Early Retirement and the Growth Mindset
Early Retirement and the Growth Mindset
By the time you read this post, I will be in the hot seat. I will be in a hotel somewhere, away from my home, waiting to get up in front of hundreds of doctors and tell some of my most intimate stories. Alone on stage. Vulnerable. Months of practice coming to a head. I will be on the hot seat for no other reason than I have chosen to be. There is no need for the speaker’s fee. I am not being compelled by a third party. And I am petrified. My heart is racing just thinking about it. My confidence ebbing and flowing. As you read these words I may be on stage making a joke, choking with emotion, or sputtering to get the words out. It is the great unknown. But just because I am beginning to close the door on my career as a physician and pull back my clinical practice, it doesn’t mean that all progress has stopped. There is such a thing as believing in both early retirement and the growth mindset.
I’m ending one chapter of life and beginning another. This new chapter will still need to have plot and structure, A beginning, middle, and end. If I am to be the protagonist of my own story, I still have to strive.
For striving is life.
Purpose
I preach about finding purpose, identity, and connection in our everyday lives regardless of where we are on the financial independence spectrum. Yet this message is often met with resistance.
How do I find my purpose?
Although not such an easy question to answer, I know how I found mine.
I became a doctor because my father was one. When I lost him at the age of eight, it made me even more certain of my career path. I built an identity and sense of purpose around becoming a healer. Each step towards my goal a reaffirming of who I was.
And indeed, over the decades, the thing that I am best in the world at is doctoring. It was with great heartbreak that I realized that it was not my purpose.
Years ago I started a business selling art work. Unfulfilled already by medicine, I was searching for new experiences. When buying a painting for my new house, I realized there was a cheaper way. This became the kernel of a business. A website. To promote this website I needed a blog.
Writing a blog about art was loathsome. So much so that one day instead I wrote about medicine. Then I scoured the internet for medical blogs . Then I wrote, and wrote, and wrote.
I wrote till the keys on my computer wore down.
I found my purpose. To write. Communicate. To stand in front of hundreds of people and tell stories.

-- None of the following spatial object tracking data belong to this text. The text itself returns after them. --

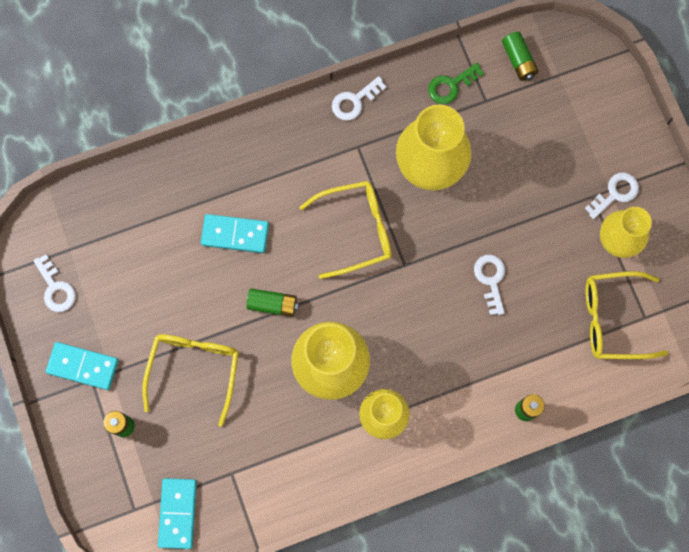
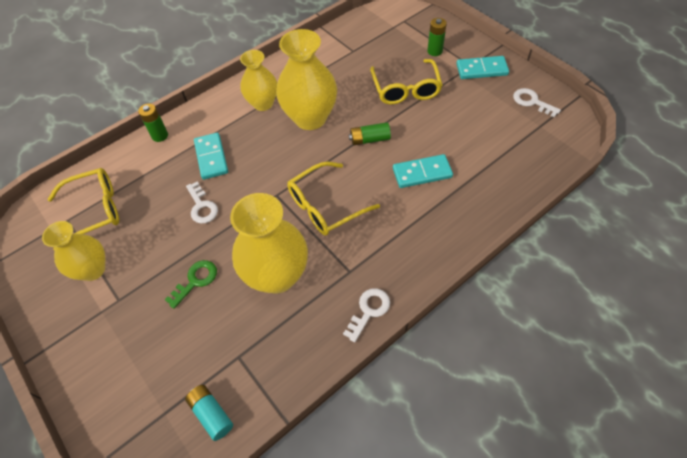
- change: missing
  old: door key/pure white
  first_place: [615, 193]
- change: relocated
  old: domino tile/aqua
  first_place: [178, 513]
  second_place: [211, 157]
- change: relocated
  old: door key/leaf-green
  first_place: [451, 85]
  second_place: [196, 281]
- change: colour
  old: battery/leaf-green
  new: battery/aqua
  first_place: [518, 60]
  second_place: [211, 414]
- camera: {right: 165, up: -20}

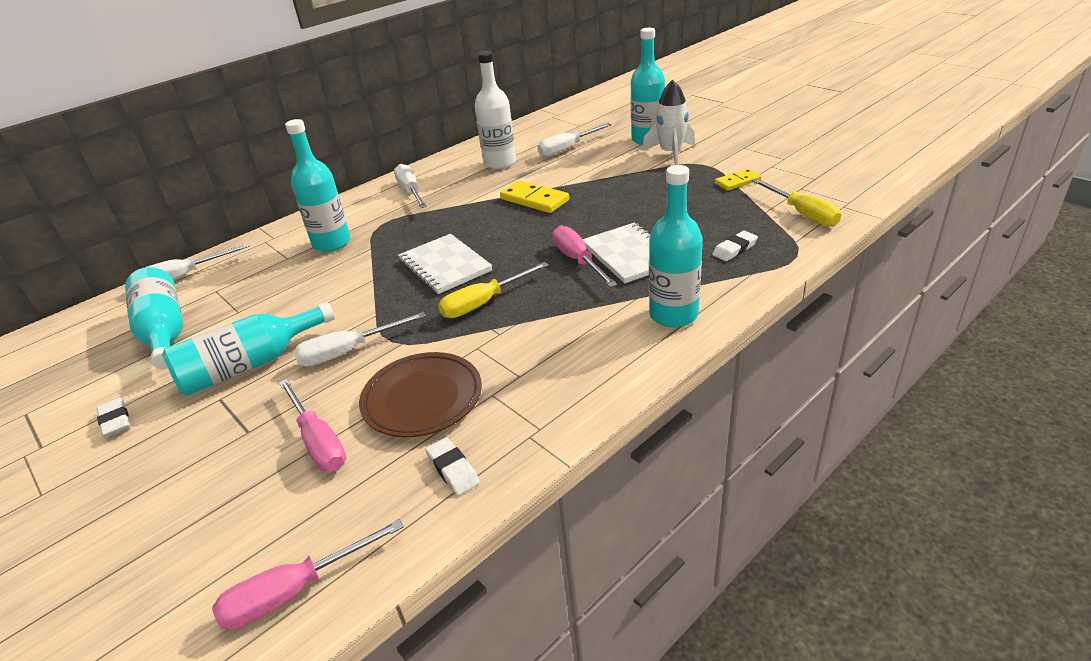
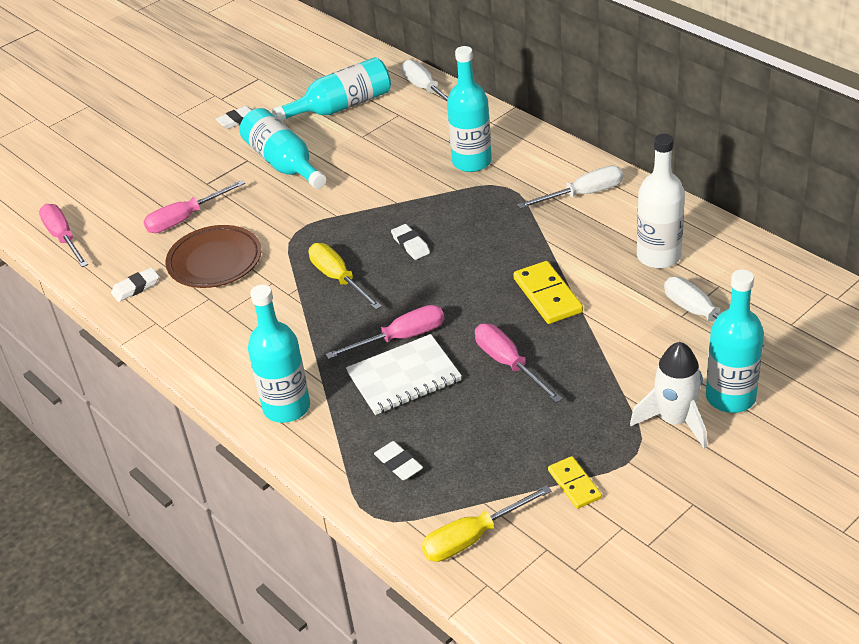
- change: missing
  old: screwdriver/pure white
  first_place: [348, 351]
- change: appeared
  new: screwdriver/pink
  second_place: [508, 364]
- change: exchanged
  old: exercise book/pure white
  new: pencil eraser/pure white
  first_place: [444, 266]
  second_place: [410, 245]
- change: spun
  old: domino tile/yellow
  first_place: [534, 200]
  second_place: [547, 295]
  degrees: -60
- camera: {right: 90, up: 5}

In order to embrace early retirement and the growth mindset together,
I will begin again.
The Growth Mindset
Many interpret early retirement as a contracting. My half retirement is contracting my practice to half its former grandeur. I think in the exact opposite terms.
I’m looking to expand.
This keynote speech I am going to give scares me. It makes me vulnerable. I will open myself up to all the glory of the perfect execution, or the failure of too many missteps.
Because financial independence is not an ending, it is a beginning. A time to achieve, and align yourself to your unique purpose. Whatever it is.
If you don’t know your purpose, than it is time to start searching. It is time to start saying yes to every new opportunity, travel to new places, and meet new people .
It is time to explore both early retirement and the growth mindset.
Final Thoughts
Some parts of my life are slowing down while others are ramping up. This new change in my work life is not just an ending, it is a beginning. Although my career is contracting, my purpose must expand. I must embrace that which gives me meaning and identity.
I must embrace both early retirement and the growth mindset.